> **Required action**
Report each line of the data that includes the word "parameter".
### Source material ###
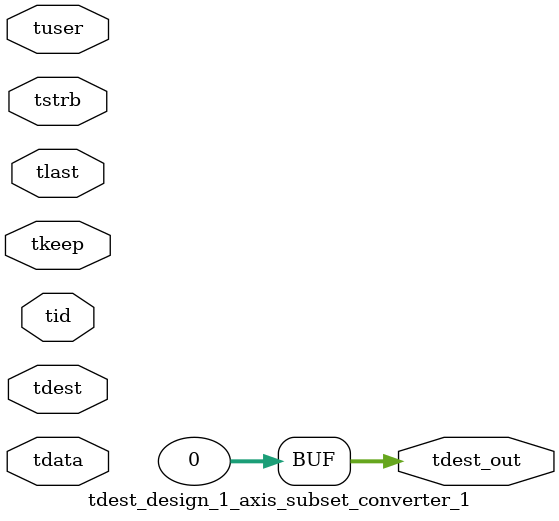
<source format=v>


`timescale 1ps/1ps

module tdest_design_1_axis_subset_converter_1 #
(
parameter C_S_AXIS_TDATA_WIDTH = 32,
parameter C_S_AXIS_TUSER_WIDTH = 0,
parameter C_S_AXIS_TID_WIDTH   = 0,
parameter C_S_AXIS_TDEST_WIDTH = 0,
parameter C_M_AXIS_TDEST_WIDTH = 32
)
(
input  [(C_S_AXIS_TDATA_WIDTH == 0 ? 1 : C_S_AXIS_TDATA_WIDTH)-1:0     ] tdata,
input  [(C_S_AXIS_TUSER_WIDTH == 0 ? 1 : C_S_AXIS_TUSER_WIDTH)-1:0     ] tuser,
input  [(C_S_AXIS_TID_WIDTH   == 0 ? 1 : C_S_AXIS_TID_WIDTH)-1:0       ] tid,
input  [(C_S_AXIS_TDEST_WIDTH == 0 ? 1 : C_S_AXIS_TDEST_WIDTH)-1:0     ] tdest,
input  [(C_S_AXIS_TDATA_WIDTH/8)-1:0 ] tkeep,
input  [(C_S_AXIS_TDATA_WIDTH/8)-1:0 ] tstrb,
input                                                                    tlast,
output [C_M_AXIS_TDEST_WIDTH-1:0] tdest_out
);

assign tdest_out = {1'b0};

endmodule


</source>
###
> **Task answer**
parameter C_S_AXIS_TDATA_WIDTH = 32,
parameter C_S_AXIS_TUSER_WIDTH = 0,
parameter C_S_AXIS_TID_WIDTH   = 0,
parameter C_S_AXIS_TDEST_WIDTH = 0,
parameter C_M_AXIS_TDEST_WIDTH = 32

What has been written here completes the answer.